Há um certo “excesso” de informações sobre “causas”, assim como muitos impasses nas idas e vindas do namoro do casal central, o que pode não agradar a alguns espectadores, embora a verossimilhança destas “banalidades” das vidas de tantas pessoas possa manter a atenção de outros. De qualquer forma, uma metragem um pouco menor, certamente favoreceria o filme; assim como uma maior sutileza de enfoque do que parece ser um “exorcismo” de Hawke em relação aos seus próprios fantasmas familiares.
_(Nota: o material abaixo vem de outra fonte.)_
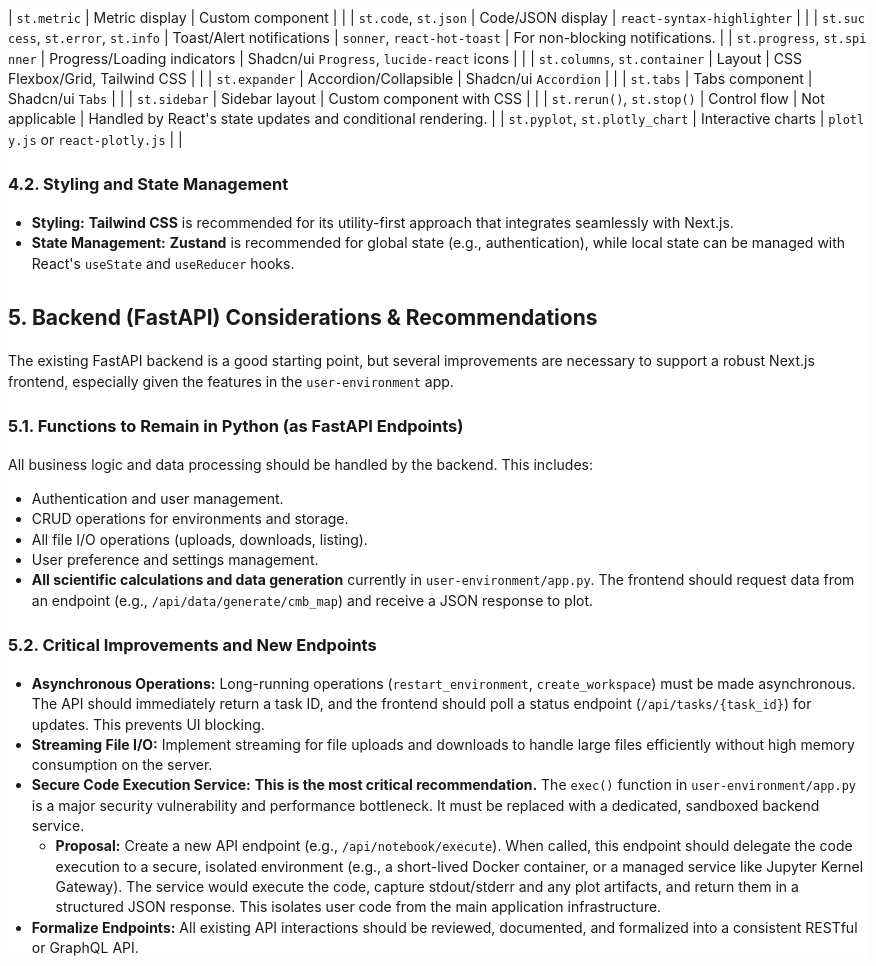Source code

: | `st.metric` | Metric display | Custom component | |
| `st.code`, `st.json` | Code/JSON display | `react-syntax-highlighter` | |
| `st.success`, `st.error`, `st.info` | Toast/Alert notifications | `sonner`, `react-hot-toast` | For non-blocking notifications. |
| `st.progress`, `st.spinner` | Progress/Loading indicators | Shadcn/ui `Progress`, `lucide-react` icons | |
| `st.columns`, `st.container` | Layout | CSS Flexbox/Grid, Tailwind CSS | |
| `st.expander` | Accordion/Collapsible | Shadcn/ui `Accordion` | |
| `st.tabs` | Tabs component | Shadcn/ui `Tabs` | |
| `st.sidebar` | Sidebar layout | Custom component with CSS | |
| `st.rerun()`, `st.stop()` | Control flow | Not applicable | Handled by React's state updates and conditional rendering. |
| `st.pyplot`, `st.plotly_chart` | Interactive charts | `plotly.js` or `react-plotly.js` | |

### 4.2. Styling and State Management

-   **Styling:** **Tailwind CSS** is recommended for its utility-first approach that integrates seamlessly with Next.js.
-   **State Management:** **Zustand** is recommended for global state (e.g., authentication), while local state can be managed with React's `useState` and `useReducer` hooks.

## 5. Backend (FastAPI) Considerations & Recommendations

The existing FastAPI backend is a good starting point, but several improvements are necessary to support a robust Next.js frontend, especially given the features in the `user-environment` app.

### 5.1. Functions to Remain in Python (as FastAPI Endpoints)

All business logic and data processing should be handled by the backend. This includes:
-   Authentication and user management.
-   CRUD operations for environments and storage.
-   All file I/O operations (uploads, downloads, listing).
-   User preference and settings management.
-   **All scientific calculations and data generation** currently in `user-environment/app.py`. The frontend should request data from an endpoint (e.g., `/api/data/generate/cmb_map`) and receive a JSON response to plot.

### 5.2. Critical Improvements and New Endpoints

-   **Asynchronous Operations:** Long-running operations (`restart_environment`, `create_workspace`) must be made asynchronous. The API should immediately return a task ID, and the frontend should poll a status endpoint (`/api/tasks/{task_id}`) for updates. This prevents UI blocking.
-   **Streaming File I/O:** Implement streaming for file uploads and downloads to handle large files efficiently without high memory consumption on the server.
-   **Secure Code Execution Service:** **This is the most critical recommendation.** The `exec()` function in `user-environment/app.py` is a major security vulnerability and performance bottleneck. It must be replaced with a dedicated, sandboxed backend service.
    -   **Proposal:** Create a new API endpoint (e.g., `/api/notebook/execute`). When called, this endpoint should delegate the code execution to a secure, isolated environment (e.g., a short-lived Docker container, or a managed service like Jupyter Kernel Gateway). The service would execute the code, capture stdout/stderr and any plot artifacts, and return them in a structured JSON response. This isolates user code from the main application infrastructure.
-   **Formalize Endpoints:** All existing API interactions should be reviewed, documented, and formalized into a consistent RESTful or GraphQL API.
Não há psicanalista - ou mesmo gente informada sobre possíveis mecanismos de “elaboração” de antigas frustrações - que não perceba a tentativa do autor em re-unir o que seriam (ao que parece) seus próprios “pais internos” através dos pais de ‘William’. Para que ambos, diretor e seu personagem, possam conviver melhor com as limitações que os pais tinham e as vicissitudes em que quase sempre todos incorrem quando as famílias se desfazem. Um letreiro surge na tela dizendo algo como “Nunca é tarde para se viver uma infância feliz”. Hawke parece estar deitando no divã de sua escrita catártica.



Algumas questões: a atriz que faz a mãe jovem de William lembra Laura Lynn, mas o “pai” jovem é muito diferente de Ethan Hawke e não favorece em nada a identificação dos dois atores como o mesmo personagem em momentos diferentes. Mais impertinente é o uso excessivo de filtros que fazem a fotografia de cenas no Texas (e no México) em tons excessivamente “quentes”, talvez para contrastar com as cenas em branco de neve em Connecticut, onde mora a mãe de ‘Sarah’ (frieza?). E há escuridão excessiva nas cenas noturnas em NY.



Ponto muito favorável é o desempenho sem restrições de “entrega” por parte de Mark Webber no papel de ‘William’. Já Catalina Sandino Moreno luta contra uma personagem que acaba soando meio chata em sua indefinição: afinal, o filme é plenamente simpático a ‘William’, mesmo em suas tolices e quando ele perde os tampos. Quem não se identifica com personagem apaixonado por um amor impossível? A trilha sonora é adequada ao clima pretendido e bem inserida no roteiro.



É uma pena que um filme “menor”, mas com alguns pontos de interesse para uma parte da platéia tenha sido lançado de roldão como vem acontecendo no Rio: nem dá tempo para a melhor divulgação que é o “boca-a-boca” entre pessoas com gostos e interesses parecidos.



# UM AMOR JOVEM (THE HOTTEST STATE)

Estados Unidos, 2006

Direção e Roteiro: ETHAN HAWKE

Fotografia: CHRIS NORR

Montagem: ADRIANA PACHECO

Música: JESSE HARRIS

Elenco: MARK WEBBER, CATALINA SANDINO MORENO, ETHAN HAWKE, LAURA LINNEY, SONIA BRAGA.